**Brano:**
++++++++

Tanto è piena di tensioni, di apprensioni, talora di paure l’attesa di un bimbo, tanto, e molto di più, è piena di gioia la sua nascita. Anche Maria ha provato questa decisiva esperienza della maternità e ora l’attenzione va sul bambino. Dopo i primi complimenti alla mamma l’attenzione va su di lui. Partorì, lo fasciò, lo sdraiò. E Lui, ora c’è, si fa sentire, si presenta, attira l’attenzione, si crea il suo spazio. Ha sempre bisogno dell’amore di tutti, dei suoi genitori soprattutto, ma ora è una nuova vita. E Gesù è la nuova vita per noi. Il vangelo di Giovanni userà parole più severe: il verbo si è fatto carne, ma tutti gli evangelisti dicono e tentano di farci capire la grandezza di quello che una scena così umana ci permette di contemplare.
A noi stanotte non basta lasciarci commuovere da un bambino che nasce; ci serve anche la commozione, ma la nostra fede vuole che andiamo oltre, che vediamo in trasparenza la nostra storia, la storia dell’uomo, la storia del mondo. Non siamo soli. Dio è con Noi. Questo bambino è il figlio di Dio, è la pienezza cui aspira da sempre la nostra vita. E’ una speranza nuova, è il seme di una umanità che si può riscattare, è il principio e la fine, è il Signore dei signori, è il creatore.

++++++++

**Estratti delle voci:**
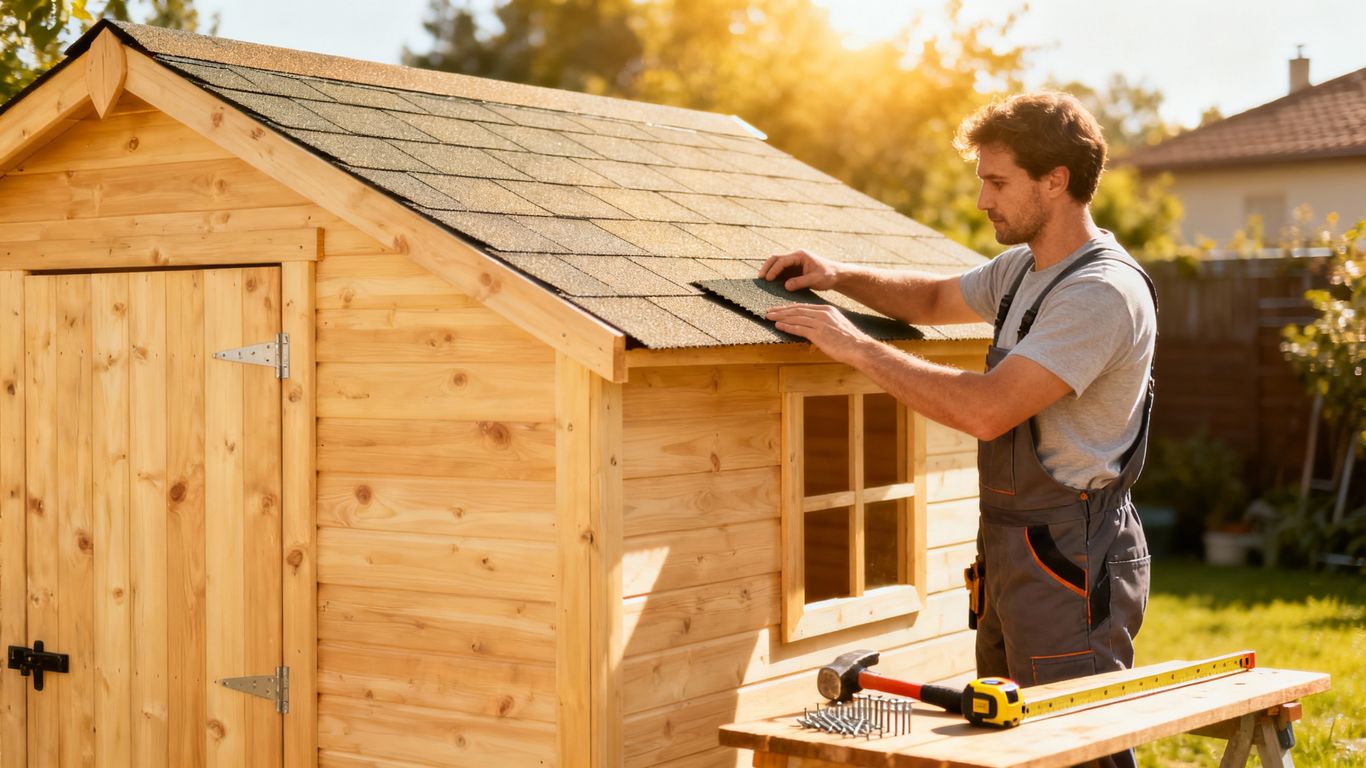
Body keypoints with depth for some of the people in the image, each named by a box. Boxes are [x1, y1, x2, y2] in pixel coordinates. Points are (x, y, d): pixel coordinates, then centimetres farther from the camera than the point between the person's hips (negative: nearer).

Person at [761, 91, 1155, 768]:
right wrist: (836, 276, 14)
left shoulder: (1103, 293, -19)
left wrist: (858, 347, -19)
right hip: (1013, 558, 10)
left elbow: (988, 410, -26)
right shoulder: (1025, 268, 13)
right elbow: (936, 298, 31)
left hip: (1071, 562, -10)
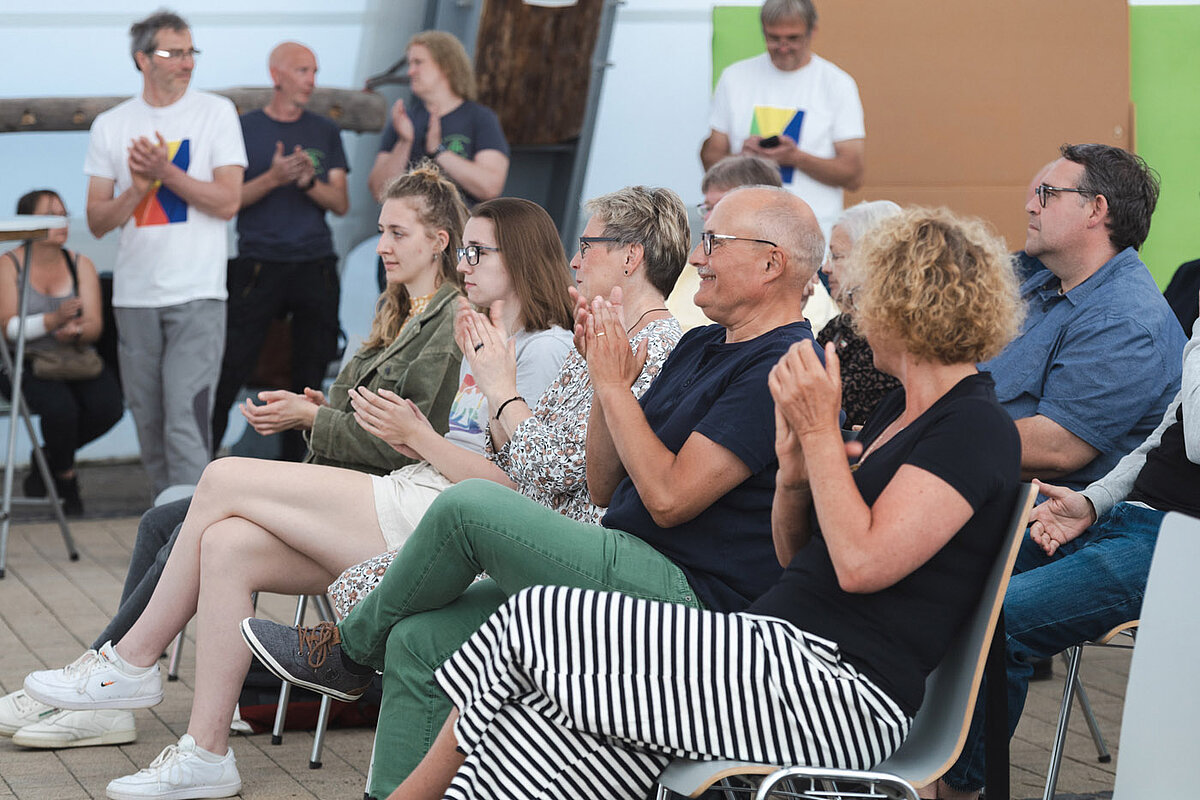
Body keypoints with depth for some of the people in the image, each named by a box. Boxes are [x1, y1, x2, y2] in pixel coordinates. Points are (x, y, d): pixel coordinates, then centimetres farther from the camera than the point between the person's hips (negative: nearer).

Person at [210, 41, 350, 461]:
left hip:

++++++++

**Compito 1:**
Nel brano sulla nascita di Gesù, quale vangelo userà parole più severe, e quali?
**Compito 2:**
Prosegui il brano sulla nascita di Gesù, partendo subito dopo la sua ultima frase.
Le voci non servono per questo lavoro.

**Risultato 1:**
Il vangelo di Giovanni, con le parole «il verbo si è fatto carne».

**Risultato 2:**
Potremmo sembrare pazzi, ingenui a caricare una scena così idilliaca di questi numerosi significati; infatti la cultura occidentale si sta stancando del Natale, della grotta, del bambinello, preferisce non fare menzione di nessuna nascita, le basta un albero, un vecchio vestito di rosso; presepio è parola ormai non politicamente corretta.
Noi invece siamo testardi, non ci interessa niente delle mode, non ci dispiace scandalizzare, passare per ritardati, vogliamo guardare a quel bambino, e vedervi il sorriso di Dio, leggergli sulle labbra le parole dell’amore di Dio. Noi credenti in questo bambino adoriamo il nostro creatore, sappiamo di stare a cuore a Dio, sappiamo che la nostra storia, non è una accozzaglia di avvenimenti, ma è un tessuto di relazioni d’amore.
E non siamo senza ragione, perché la vera ragione si è fatta carne, contro tutte le semplificazioni della ragione umana che non riesce più a farsi un pensiero su Dio, sull’eternità, sulla morte, perché riesce a tradurre in pensiero solo quello che vede e tocca e lo assolutizza. In questo modo viene meno anche a un minimo di riserva che deve mantenere nei confronti della conoscenza della realtà. Neppure questa la puoi mettere in tasca, la puoi possedere, la rappresenti solo. Ma quello che è più importante nella vita degli uomini è sempre invisibile agli occhi.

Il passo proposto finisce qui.